The official pointed to an exodus of more than 1,000 researchers, who department officials said had apparently hidden their ties to the Chinese People’s Liberation Army and fled the United States after the arrests last summer.

The cases were part of a high-profile initiative that the Justice Department says reflects a strategic priority of countering Chinese national security threats, particularly in the realm of economic espionage.

The arrests last year were part of an enforcement strategy that extends to what the department calls “non-traditional collectors’‘ — or university and lab researchers who officials say are “coopted” into stealing American technology for China.

They came shortly after the State Department ordered the Chinese Consulate in Houston to be shut down, accusing it of being a hub for illegal spying and influence operations in the United States. The closure escalated tensions already heightened by U.S. displeasure with a strict new Chinese security law for Hong Kong and U.S. criticism of Beijing’s handling of the coronavirus pandemic.

Malcolm Segal, a lawyer who represented Tang, said he was pleased with the dismissal. He said Tang is returning to China to be reunited with her husband, mother and child.

“In all of our prosecutions, the Department of Justice evaluates the merits of a case as it prepares for trial,” spokesman Wyn Hornbuckle said in a statement. “Recent developments in a handful of cases involving defendants with alleged, undisclosed ties [to the PLA] have prompted the department to re-evaluate these prosecutions, and we have determined that it is now in the interest of justice to dismiss them.”

Prosecutors alleged that Tang, a researcher at the University of California at Davis, lied on her visa application, saying she had never served in the Chinese military, when in fact she was a uniformed PLA officer.

Tang, who initially sought refuge at the Chinese Consulate in San Francisco, was detained for about 50 days before being released on bail. Two other defendants were detained for about a year, and a fourth for about nine months, officials said.

The senior official said that the punishment for visa fraud typically does not exceed a year. That fact, combined with the prospect of prolonged litigation in several instances, led officials to assess that the interests of justice were best served by dropping the cases, the official said.

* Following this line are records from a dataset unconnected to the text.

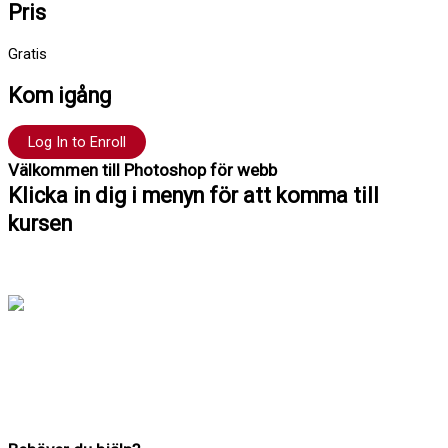
Pris
Gratis
Kom igång
Log In to Enroll
Välkommen till Photoshop för webb
Klicka in dig i menyn för att komma till
kursen
Hej !
Kursen följer en röd tråd så det är bra att du klickar
uppifrån och ner men du kan hoppa fram och tillbaka om du vill.
Du har tillträde till kursen i 12 månader.
Har du frågor kan du alltid maila till mig: Richard Stenlund,
richard@mediakurseronline.se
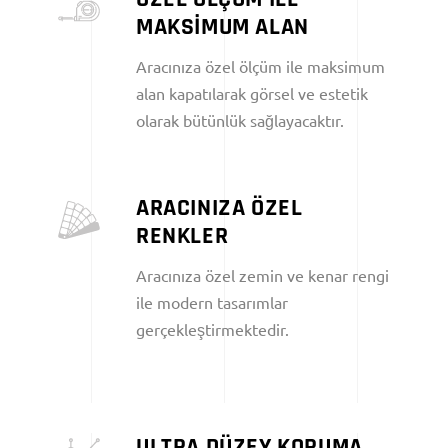
MAKSİMUM ALAN
Aracınıza özel ölçüm ile maksimum
alan kapatılarak görsel ve estetik
olarak bütünlük sağlayacaktır.
ARACINIZA ÖZEL
RENKLER
Aracınıza özel zemin ve kenar rengi
ile modern tasarımlar
gerçekleştirmektedir.
ULTRA DÜZEY KORUMA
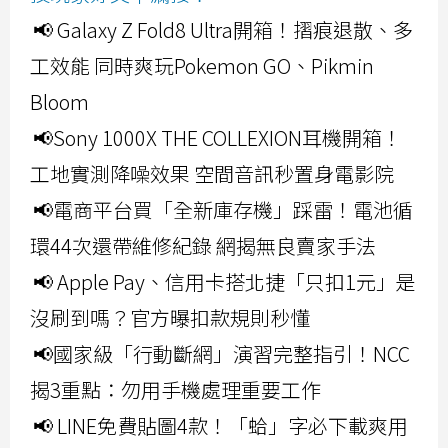
📢 Galaxy Z Fold8 Ultra開箱！摺痕退散、多
工效能 同時爽玩Pokemon GO、Pikmin
Bloom
📢Sony 1000X THE COLLEXION耳機開箱！
工地實測降噪效果 空間音訊秒置身電影院
📢電商平台買「全新庫存機」踩雷！電池循
環44次還帶維修紀錄 網揭無良賣家手法
📢 Apple Pay、信用卡搭北捷「只扣1元」是
沒刷到嗎？官方曝扣款規則秒懂
📢國家級「行動斷網」演習完整指引！NCC
揭3重點：勿用手機處理重要工作
📢 LINE免費貼圖4款！「蛤」字必下載爽用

“At some point you ask what’s the right thing to do?” the official said. “And after a year given that we’ve achieved our objectives, rather than seek an adjournment of the trial, this was the right thing to do. And once you reach that judgment, in one case, it was logical to extend it to the other cases.”

The other cases involve defendants Guan Lei in the Central District of California, Xin Wang and Chen Song in the Northern District of California, and Kaikai Zhao in the Southern District of Indiana.